Neither the House nor Senate budget recommendations for public transportation would provide state support at levels that keep up with inflation. Transportation has benefited from federal support during the pandemic, yet as in other state budget areas, public transit authorities could encounter a “fiscal cliff” next year as this federal relief phases out and transit authorities spend down federal pandemic funds. In the face of significant inflation such as higher fuel prices and bus driver wages, stagnant state funding sets up transit authorities for budget shortfalls in coming years.
House and Senate proposals would provide the same $187 million total in operating assistance to the Massachusetts Bay Transportation Authority (MBTA) as in 2016, a 19 percent reduction in state support when adjusted for inflation. The Senate recommends $96.5 million for the Commonwealth’s fifteen regional transit authorities (RTAs), $2.5 million more than the House. The additional Senate funds would be targeted for grants to RTAs to support discounted fare pilot programs for low-income riders.
Public buses, trains, and ferries will need to play a growing role in coming years in order for Massachusetts to meet commitments to reduce global warming emissions. Transportation is the largest source of greenhouse emissions in Massachusetts, and public transit provides a key role in enabling people to drive less. Increased transit ridership can also play an important role in revitalizing downtowns in the wake of COVID-19.
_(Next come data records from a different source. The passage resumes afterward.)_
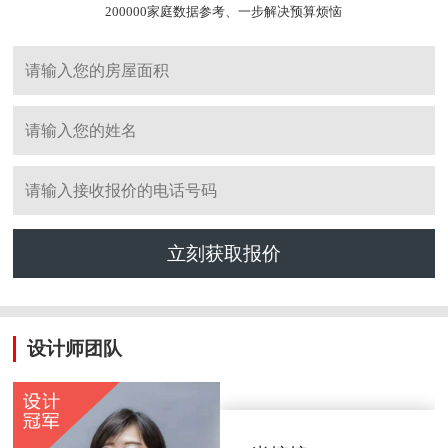
200000家庭数据参考、一步解决预算烦恼
立刻获取报价
设计师团队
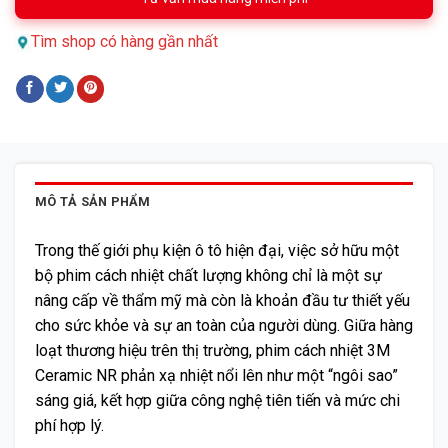
Tìm shop có hàng gần nhất
MÔ TẢ SẢN PHẨM
Trong thế giới phụ kiện ô tô hiện đại, việc sở hữu một
bộ phim cách nhiệt chất lượng không chỉ là một sự
nâng cấp về thẩm mỹ mà còn là khoản đầu tư thiết yếu
cho sức khỏe và sự an toàn của người dùng. Giữa hàng
loạt thương hiệu trên thị trường, phim cách nhiệt 3M
Ceramic NR phản xạ nhiệt nổi lên như một “ngôi sao”
sáng giá, kết hợp giữa công nghệ tiên tiến và mức chi
phí hợp lý.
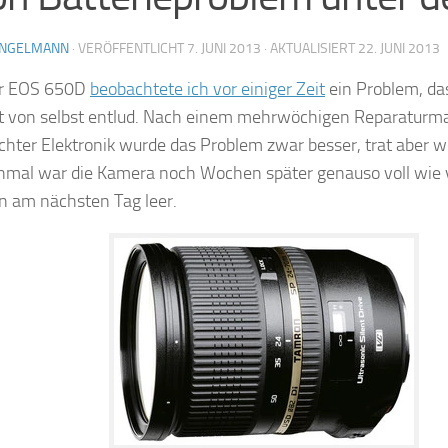
ENGELMANN
· VERÖFFENTLICHT
7. JUNI 2013
· AKTUALISIERT
22. JUNI 2013
er EOS 650D
beobachtete ich vor einiger Zeit
ein Problem, das
t von selbst entlud. Nach einem mehrwöchigen Reparaturm
hter Elektronik wurde das Problem zwar besser, trat aber w
hmal war die Kamera noch Wochen später genauso voll wie
n am nächsten Tag leer.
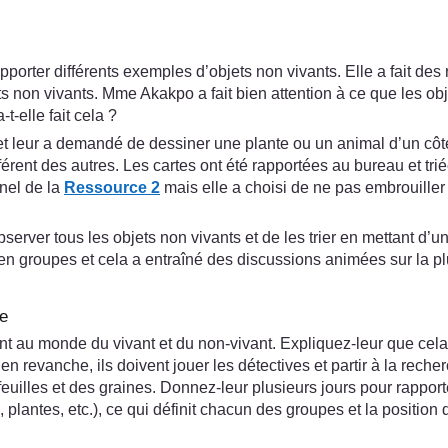
porter différents exemples d’objets non vivants. Elle a fait des
s non vivants. Mme Akakpo a fait bien attention à ce que les objet
t-elle fait cela ?
 et leur a demandé de dessiner une plante ou un animal d’un côté
rent des autres. Les cartes ont été rapportées au bureau et trié
nnel de la
Ressource 2
mais elle a choisi de ne pas embrouiller 
er tous les objets non vivants et de les trier en mettant d’un c
é en groupes et cela a entraîné des discussions animées sur la p
re
ant au monde du vivant et du non-vivant. Expliquez-leur que cel
 en revanche, ils doivent jouer les détectives et partir à la rech
uilles et des graines. Donnez-leur plusieurs jours pour rapporte
, plantes, etc.), ce qui définit chacun des groupes et la positi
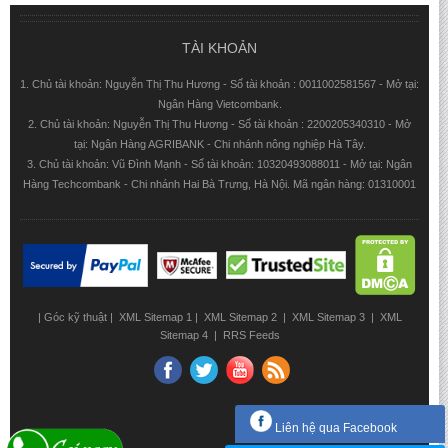
TÀI KHOẢN
1. Chủ tài khoản: Nguyễn Thị Thu Hương - Số tài khoản : 0011002581567 - Mở tại:
Ngân Hàng Vietcombank.
2. Chủ tài khoản: Nguyễn Thị Thu Hương - Số tài khoản : 2200205340310 - Mở
tại: Ngân Hàng AGRIBANK - Chi nhánh nông nghiệp Hà Tây.
3. Chủ tài khoản: Vũ Đình Mạnh - Số tài khoản: 10320493088011 - Mở tại: Ngân
Hàng Techcombank - Chi nhánh Hai Bà Trưng, Hà Nội. Mã ngân hàng: 01310001
|
Góc kỹ thuật
|
XML Sitemap 1
|
XML Sitemap 2
|
XML Sitemap 3
|
XML
Sitemap 4
|
RRS Feeds
Liên hệ qua Facebook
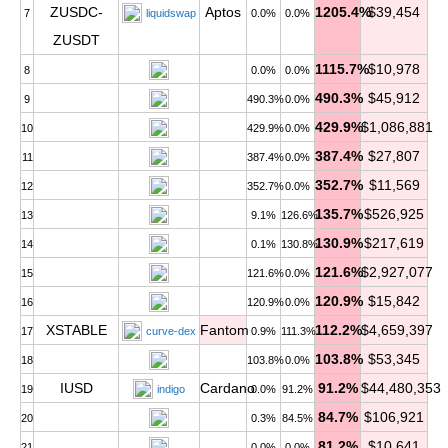
ZUSDC-
Aptos
1205.4%
$39,454
7
liquidswap
0.0%
0.0%
ZUSDT
1115.7%
$10,978
8
0.0%
0.0%
490.3%
$45,912
9
490.3%
0.0%
429.9%
$1,086,881
10
429.9%
0.0%
387.4%
$27,807
11
387.4%
0.0%
352.7%
$11,569
12
352.7%
0.0%
135.7%
$526,925
13
9.1%
126.6%
130.9%
$217,619
14
0.1%
130.8%
121.6%
$2,927,077
15
121.6%
0.0%
120.9%
$15,842
16
120.9%
0.0%
XSTABLE
Fantom
112.2%
$4,659,397
17
curve-dex
0.9%
111.3%
103.8%
$53,345
18
103.8%
0.0%
IUSD
Cardano
91.2%
$44,480,353
19
indigo
0.0%
91.2%
84.7%
$106,921
20
0.3%
84.5%
81.2%
$10,641
21
0.0%
0.0%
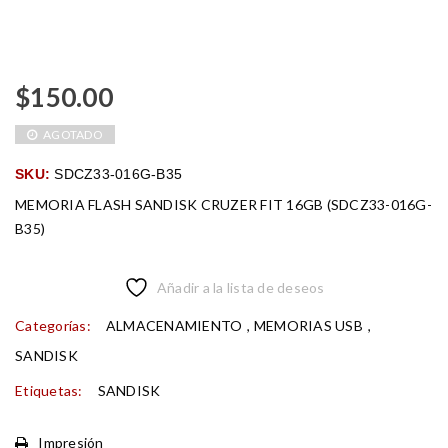
$
150.00
AGOTADO
SKU:
SDCZ33-016G-B35
MEMORIA FLASH SANDISK CRUZER FIT 16GB (SDCZ33-016G-
B35)
Añadir a la lista de deseos
Categorías:
ALMACENAMIENTO
,
MEMORIAS USB
,
SANDISK
Etiquetas:
SANDISK
Impresión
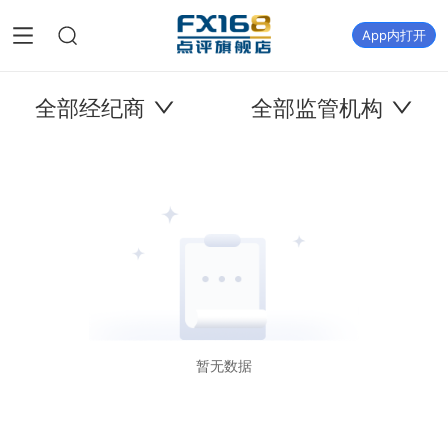
App内打开
全部经纪商
全部监管机构
暂无数据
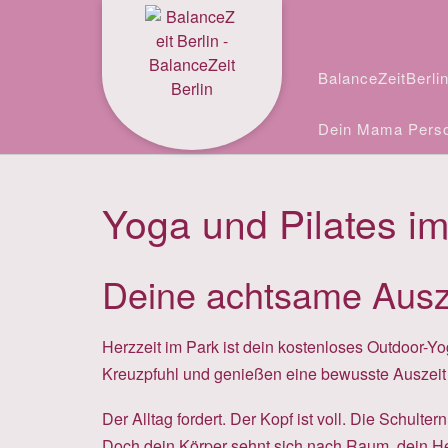
Skip
Facebook
Instagram
to
content
BalanceZeitBerli
Dein Mama Perso
Yoga und Pilates i
Deine achtsame Ausz
Herzzeit im Park ist dein kostenloses Outdoo
Kreuzpfuhl und genießen eine bewusste Auszeit i
Der Alltag fordert. Der Kopf ist voll. Die Schultern
Doch dein Körper sehnt sich nach Raum, dein H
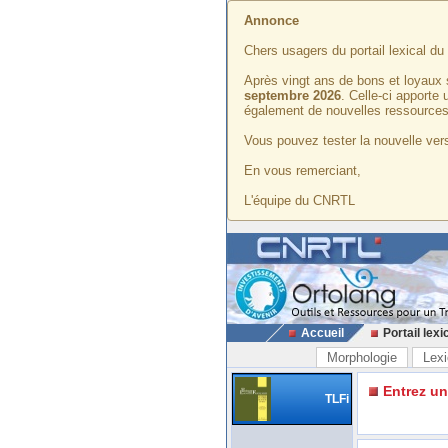
Annonce
Chers usagers du portail lexical d
Après vingt ans de bons et loyaux 
septembre 2026
. Celle-ci apporte
également de nouvelles ressources
Vous pouvez tester la nouvelle vers
En vous remerciant,
L'équipe du CNRTL
Accueil
Portail lexi
Morphologie
Lexi
Entrez u
TLFi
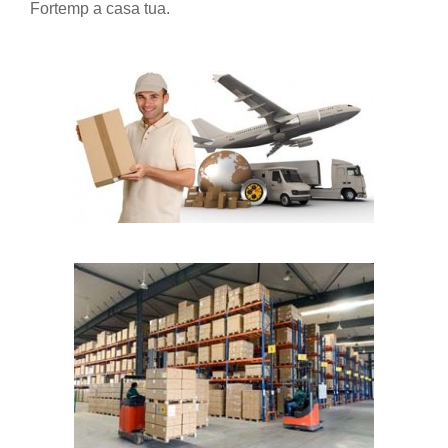
Fortemp a casa tua.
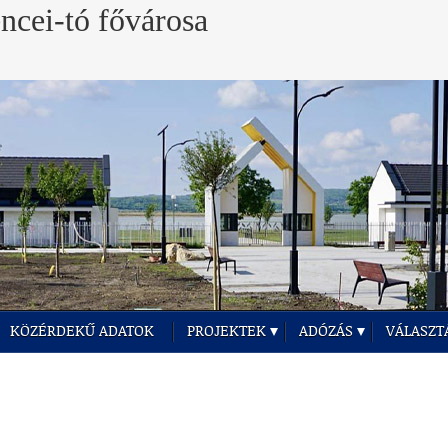
KÖZÉRDEKŰ ADATOK
PROJEKTEK
ADÓZÁS
VÁLASZT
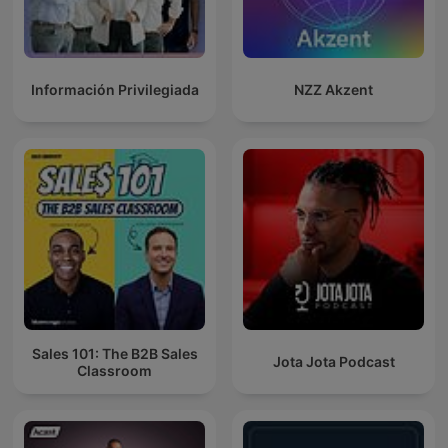
Información Privilegiada
NZZ Akzent
Sales 101: The B2B Sales
Jota Jota Podcast
Classroom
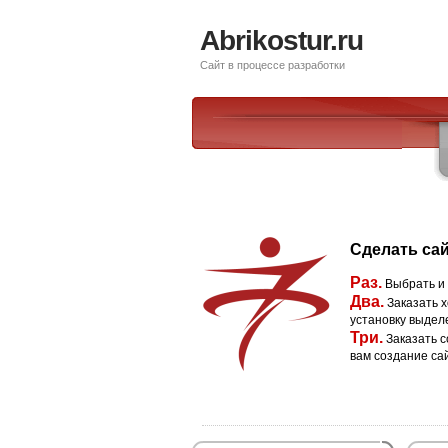
Abrikostur.ru
Сайт в процессе разработки
Сделать сай
Раз.
Выбрать и
Два.
Заказать х
установку выдел
Три.
Заказать с
вам создание са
FUNDING BY BUDGET CATEGORY AND SUBCATEGORY
|BUDGET BY CATEGORY AND SUBCATEGORY ($ millions)||FY 2022 Current||FY 2023 Governor||FY 2023 House||FY 2023 Senate|
|Early Education & Care||951.7||820.3||912.2||1129.2|
|K-12: Chapter 70 Aid||5543.3||5988.5||5998.2||5998.2|
|K-12: Non-Chapter 70 Aid||1087.2||987.8||1193.3||1064.5|
|K-12: School Building||1014.3||1165.1||1165.1||1165.1|
|Environment & Recreation||294.5||275.6||288.6||302.9|
|Fish & Game||35.7||35.7||37.1||37.6|
|Parks & Recreation||119.6||113.1||122.9||129.7|
|MassHealth (Medicaid) & Health Reform||20475.2||19012.5||19659||19749.7|
|State Employee Health Insurance||1845.4||1855.8||1855.8||1855.8|
|Other Human Services||1146.4||439.7||442.2||442.4|
|Infrastructure, Housing & Economic Development||3130.1||3154.6||3311.9||3330.1|
|Commercial Regulatory Entities||92.7||94.7||99.9||100|
|Law & Public Safety||3421.3||3550.2||3620.8||3597.5|
|Courts & Legal Assistance||942.6||994.4||1029.9||1046|
|Prisons, Probation & Parole||1655.6||1717.1||1724.6||1710.9|
|Other Law & Public Safety||97.9||89.2||91.6||88.5|
|General Local Aid||1168.1||1199.7||1199.7||1231.2|
|Other Local Aid||71.2||63.9||65.4||66.8|
|Executive & Legislative||85.8||88.3||89.2||91.3|
|•FY 2023 Senate includes a reduction of $125.0 million in the “Other Administrative” subcategory to accommodate anticipated savings and cost reductions across multiple departments.
•FY 2022 Current total does not include COVID relief appropriations paid out of federal funds. Totals subject to change if final spending allocations shift.